PROMPT A -> Repeat, word for word, the part of the JWST imaging text below, starting with "Credit : NASA, ESA, and" and going on through "by E. Siegel)".

---------- PROVIDED TEXT ----------

This side-by-side view of galaxy cluster SMACS 0723 shows the MIRI (left) and NIRCam (right) views of this region from JWST. Note that although there’s a bright galaxy cluster at the center of the image, the most interesting objects are gravitationally lensed, distorted, and magnified by the cluster itself, and are located far more distant than the cluster itself.
Credit : NASA, ESA, CSA, STScI
Even familiar objects showed details never previously revealed.
This contrast of Hubble’s view of Stephan’s Quintet with JWST’s NIRCam view reveals a series of features that are barely apparent or not obvious at all with a shorter set of more restrictive wavelengths. The differences between the images highlight what features JWST can reveal that Hubble misses.
Credit : NASA, ESA, and the Hubble SM4 ERO Team; NASA, ESA, CSA, and STScI
JWST’s superior resolution and greater wavelength coverage outclass even Hubble.
Compared to the old Hubble view of this portion of galaxy cluster SMACS 0723, the JWST view is sharper, spans a greater range of wavelengths, and unveils and resolves fainter and more distant objects than ever before. Details that have never been seen or measured before in the Universe are suddenly available to us all.
(Credit : NASA, ESA, CSA, and STScI; NASA/ESA/Hubble (STScI); composite by E. Siegel)
With long-exposure times, it’s already revealed record-breaking faint, distant objects.

---------- RECORDS SHOWN ----------

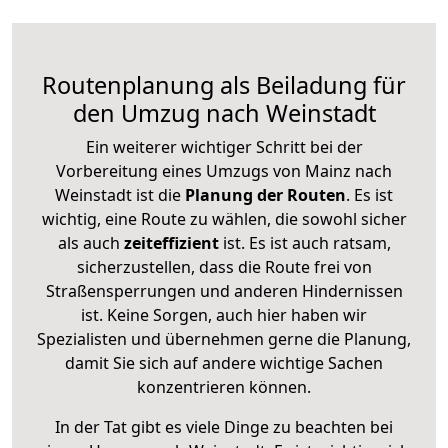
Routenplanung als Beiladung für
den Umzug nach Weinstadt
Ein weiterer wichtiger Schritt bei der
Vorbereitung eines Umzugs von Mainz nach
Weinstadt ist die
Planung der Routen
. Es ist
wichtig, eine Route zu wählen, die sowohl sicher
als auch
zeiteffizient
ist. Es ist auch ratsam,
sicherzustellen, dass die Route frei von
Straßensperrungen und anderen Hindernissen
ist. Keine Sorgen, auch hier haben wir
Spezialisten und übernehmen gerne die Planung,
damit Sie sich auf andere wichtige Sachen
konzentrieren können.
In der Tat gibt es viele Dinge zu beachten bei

----------
---------- RECORDS SHOWN ----------

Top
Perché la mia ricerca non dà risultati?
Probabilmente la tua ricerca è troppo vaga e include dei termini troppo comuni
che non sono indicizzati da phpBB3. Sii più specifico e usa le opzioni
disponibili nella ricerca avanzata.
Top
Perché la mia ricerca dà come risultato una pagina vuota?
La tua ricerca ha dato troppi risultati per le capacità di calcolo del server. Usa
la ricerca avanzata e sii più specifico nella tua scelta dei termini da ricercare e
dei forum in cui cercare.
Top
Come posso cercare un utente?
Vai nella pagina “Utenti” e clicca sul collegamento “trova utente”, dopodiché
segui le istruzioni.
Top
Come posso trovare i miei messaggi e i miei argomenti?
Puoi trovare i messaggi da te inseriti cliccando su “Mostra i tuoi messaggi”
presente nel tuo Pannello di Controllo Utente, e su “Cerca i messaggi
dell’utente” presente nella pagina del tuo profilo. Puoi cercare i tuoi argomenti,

----------

PROMPT B -> In the entries above, turn the lines starting with the line with "Routenplanung als Beiladung für" and going on through the line with "zeiteffizient" into a JSON list of strings, one string per line, with blank lines left out.

REPLY A ->
Credit : NASA, ESA, and the Hubble SM4 ERO Team; NASA, ESA, CSA, and STScI
JWST’s superior resolution and greater wavelength coverage outclass even Hubble.
Compared to the old Hubble view of this portion of galaxy cluster SMACS 0723, the JWST view is sharper, spans a greater range of wavelengths, and unveils and resolves fainter and more distant objects than ever before. Details that have never been seen or measured before in the Universe are suddenly available to us all.
(Credit : NASA, ESA, CSA, and STScI; NASA/ESA/Hubble (STScI); composite by E. Siegel)

REPLY B ->
[
  "Routenplanung als Beiladung für",
  "den Umzug nach Weinstadt",
  "Ein weiterer wichtiger Schritt bei der",
  "Vorbereitung eines Umzugs von Mainz nach",
  "Weinstadt ist die",
  "Planung der Routen",
  ". Es ist",
  "wichtig, eine Route zu wählen, die sowohl sicher",
  "als auch",
  "zeiteffizient"
]